Lumrah kita mendengar sekarang ini, misalnya untuk memasukkan anak ke sekolah yang bonafid, tidak cukup hanya bermodal nilai UN yang tinggi tapi dibutuhkan juga uang yang banyak untuk meloloskan sang anak. Sungguh pemandangan yang sangat menyedihkan. Dan yang lebih menyedihkan lagi, mereka yang melakukannya adalah orang-orang yang mengaku muslim.
Padahal jelas-jelas Rasulullah shallallahu ‘alaihi wasallam sebagai teladan bagi seorang muslim sangat mengecam keras para pelaku suap-menyuap itu.
Islam sebagai agama yang sempurna (syamil) sangat mengharamkan praktik suap-menyuap bahkan Rasulullah shallallahu ‘alaihi wasallam mengutuk (melaknat) para pelaku hingga penghubung suap-menyuap sebagaimana hadits tersebut.

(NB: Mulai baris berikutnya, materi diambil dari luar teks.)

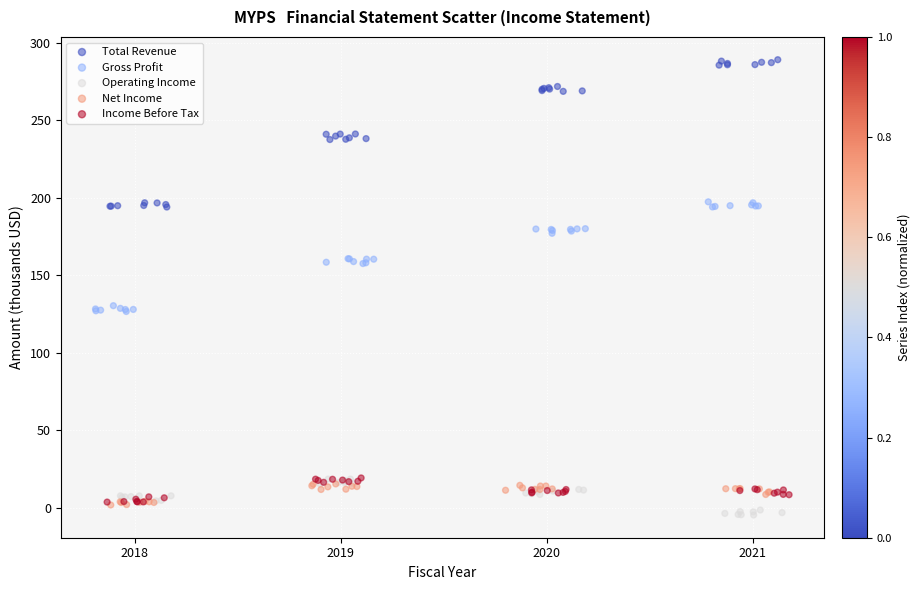

Which series has the widest spread of Y values?

Total Revenue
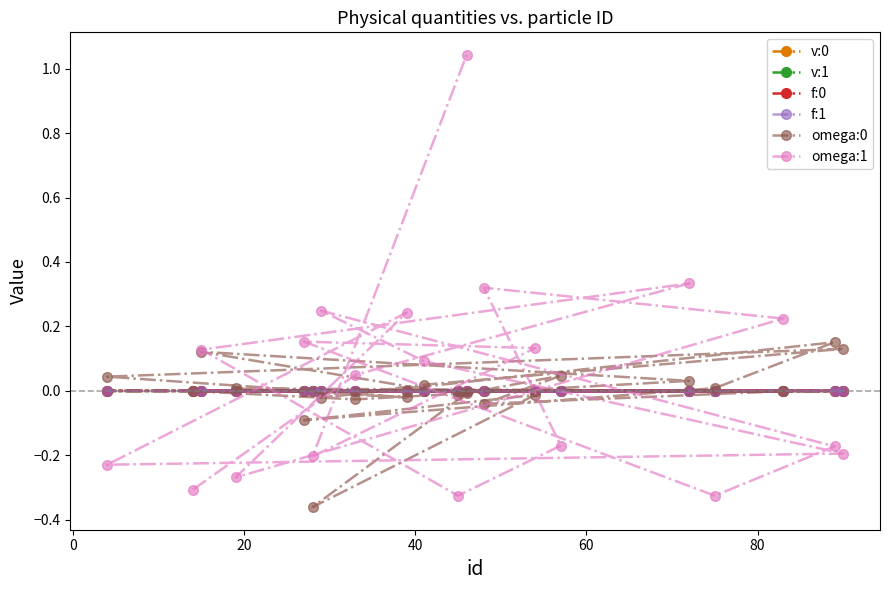

Which series has the largest range (max minus min)?

omega:1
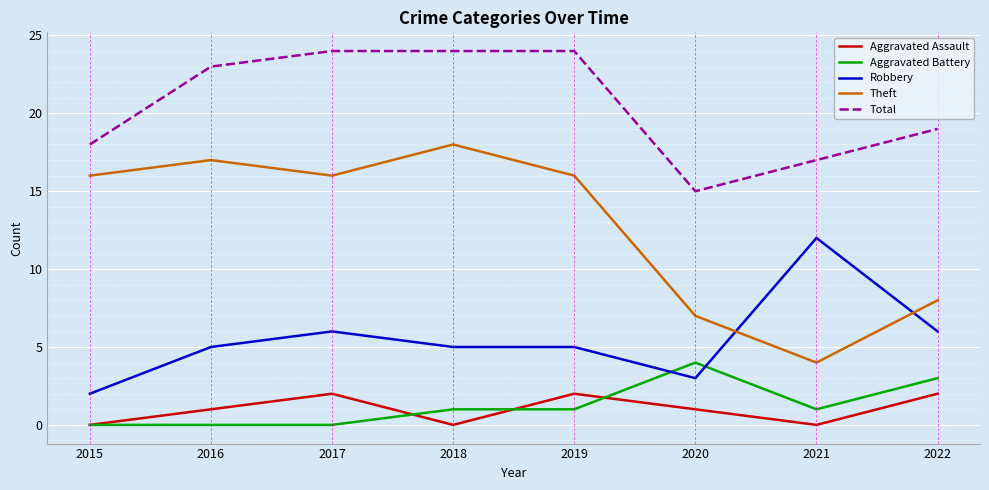

Between 2016 and 2020, which series saw the biggest shift?

Theft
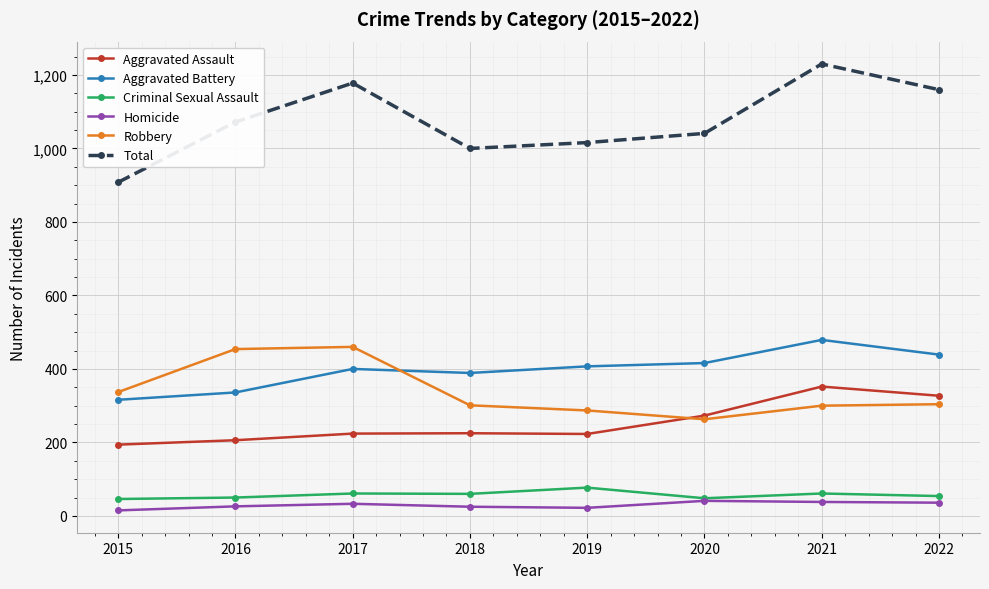

What value does the Aggravated Battery series have at 2020, to the nearest 10?

420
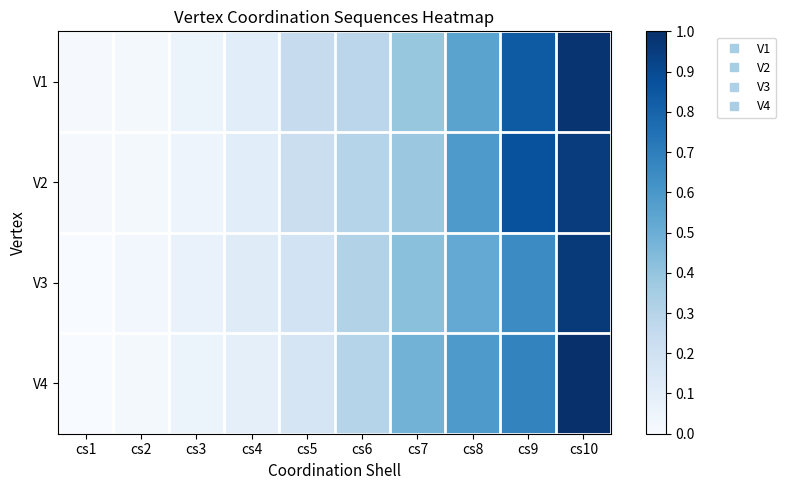

Which series has the widest spread of values?

V4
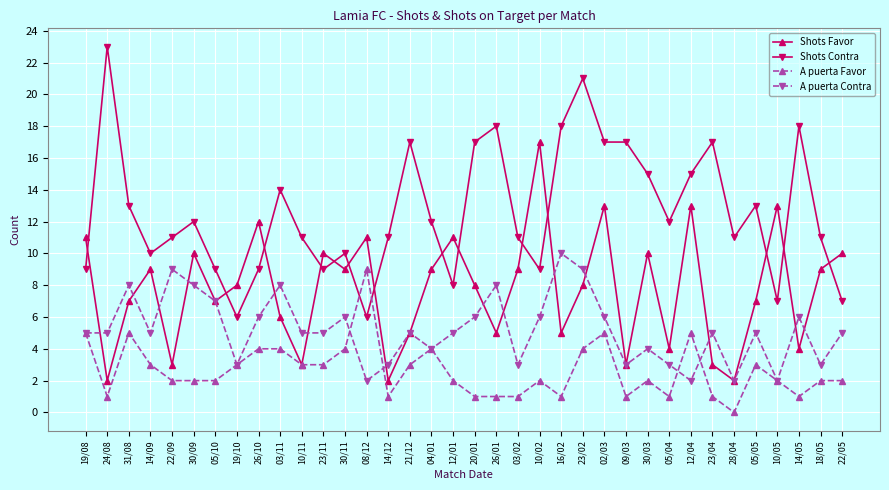

The A puerta Contra series shows 5 at 23/11. True or false?

True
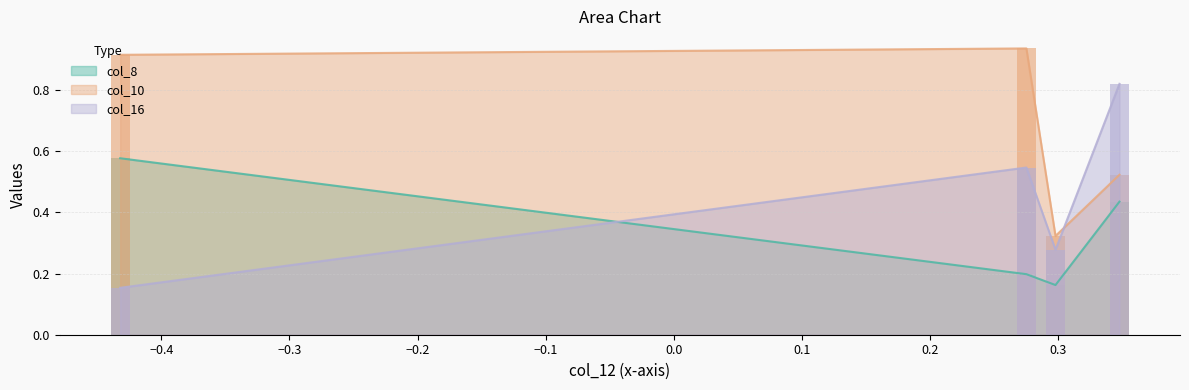

What is the difference between the maximum and minimum values in the col_8 series?

0.4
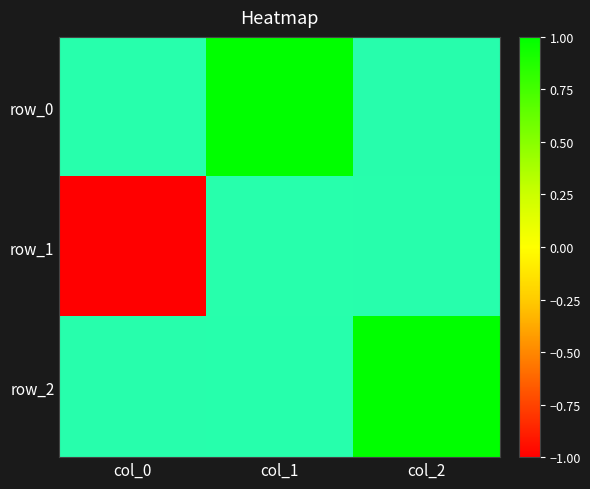

The value of row_1 at col_1 is 1. True or false?

True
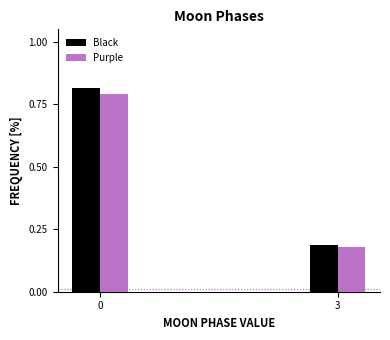

List the labels in order of Purple value, smallest first.

3, 0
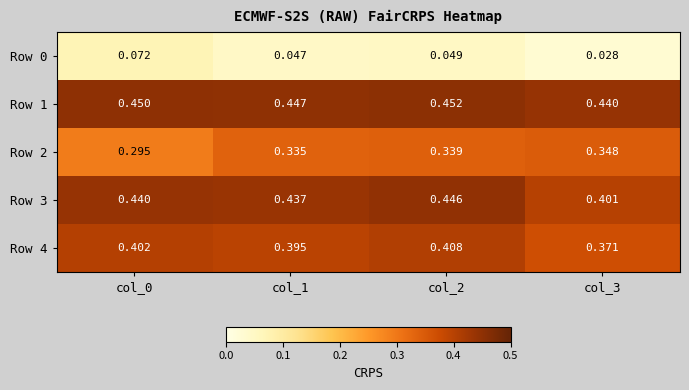

Is the value of Row 3 at col_1 greater than the value of Row 2 at col_1?

Yes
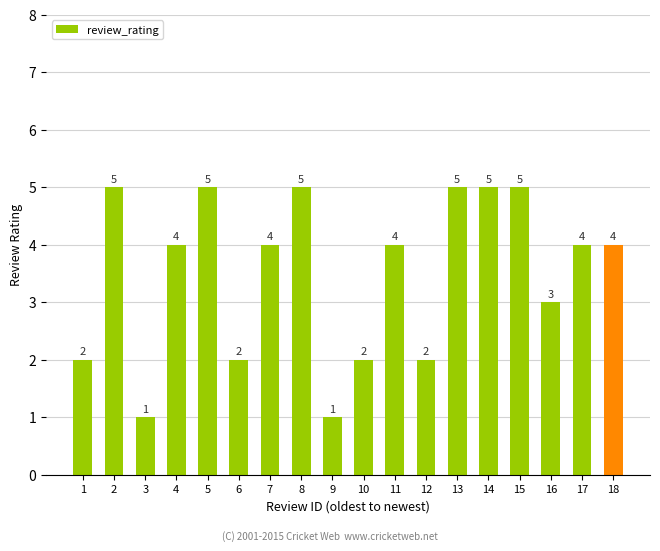

Between 8 and 11, which is larger?

8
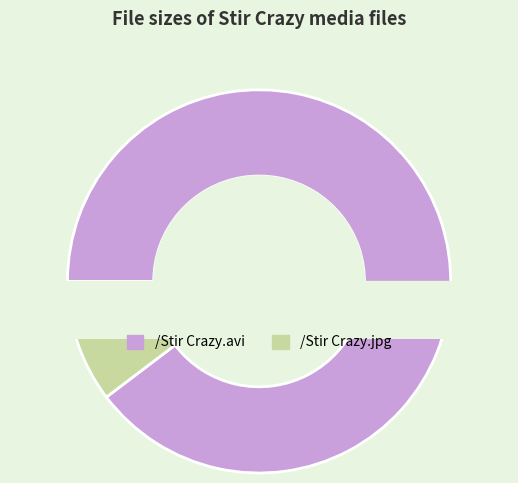

To the nearest percent, what percentage of the pie is /Stir Crazy.avi?

90%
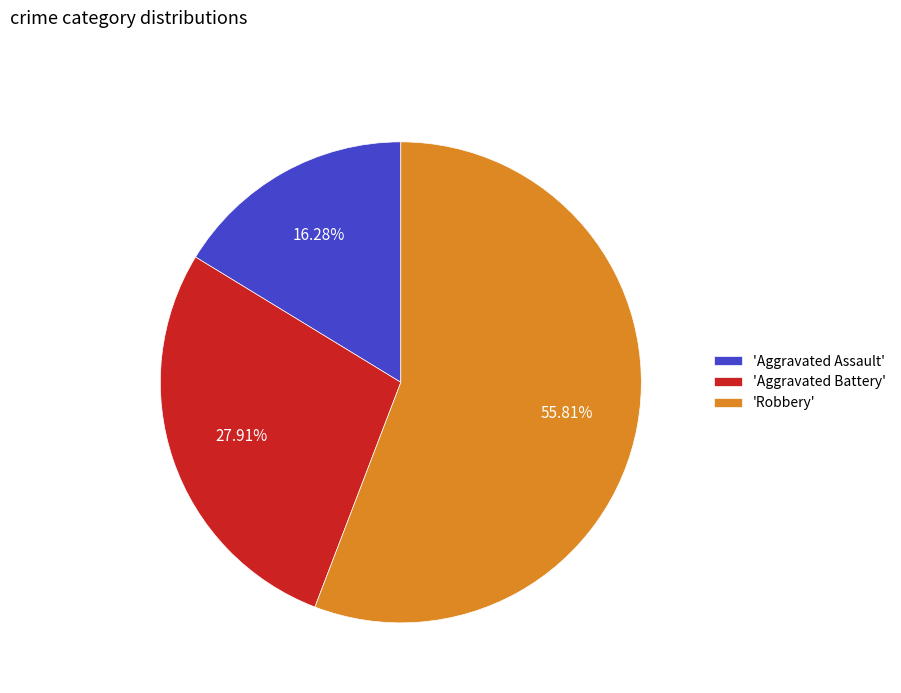

Count the number of slices in the pie.

3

Suap-menyuap dalam Islam disebut juga ar-Risywah, Ibnu Atsir dalam an-Nihayah fi Gharibil Hadits wal Atsar mendefiniskan; ar-Risywah adalah usaha memenuhi hajat (kepentingannya) dengan membujuk. Kata ar-Risywah sendiri berarti Tali yang menyampaikan timba ke air.
Jadi, ar-Risywah adalah pemberian apa saja (berupa uang atau yang lain) kepada penguasa, hakim atau pengurus suatu urusan agar memutuskan perkara atau menangguhkannya dengan cara yang bathil.
Dengan cara bathil inilah sebuah ketentuan berubah, sehingga menyakiti banyak orang dan wajarlah jika Rasulullah mengutuk/melaknat para pelaku suap-menyuap.
Dalil al-Quran tentang Keharamannya
Allah Ta’ala berfirman, “Dan janganlah kalian memakan harta-harta diantara kalian dengan cara yang bathil,” [QS. Al-Baqarah: 188].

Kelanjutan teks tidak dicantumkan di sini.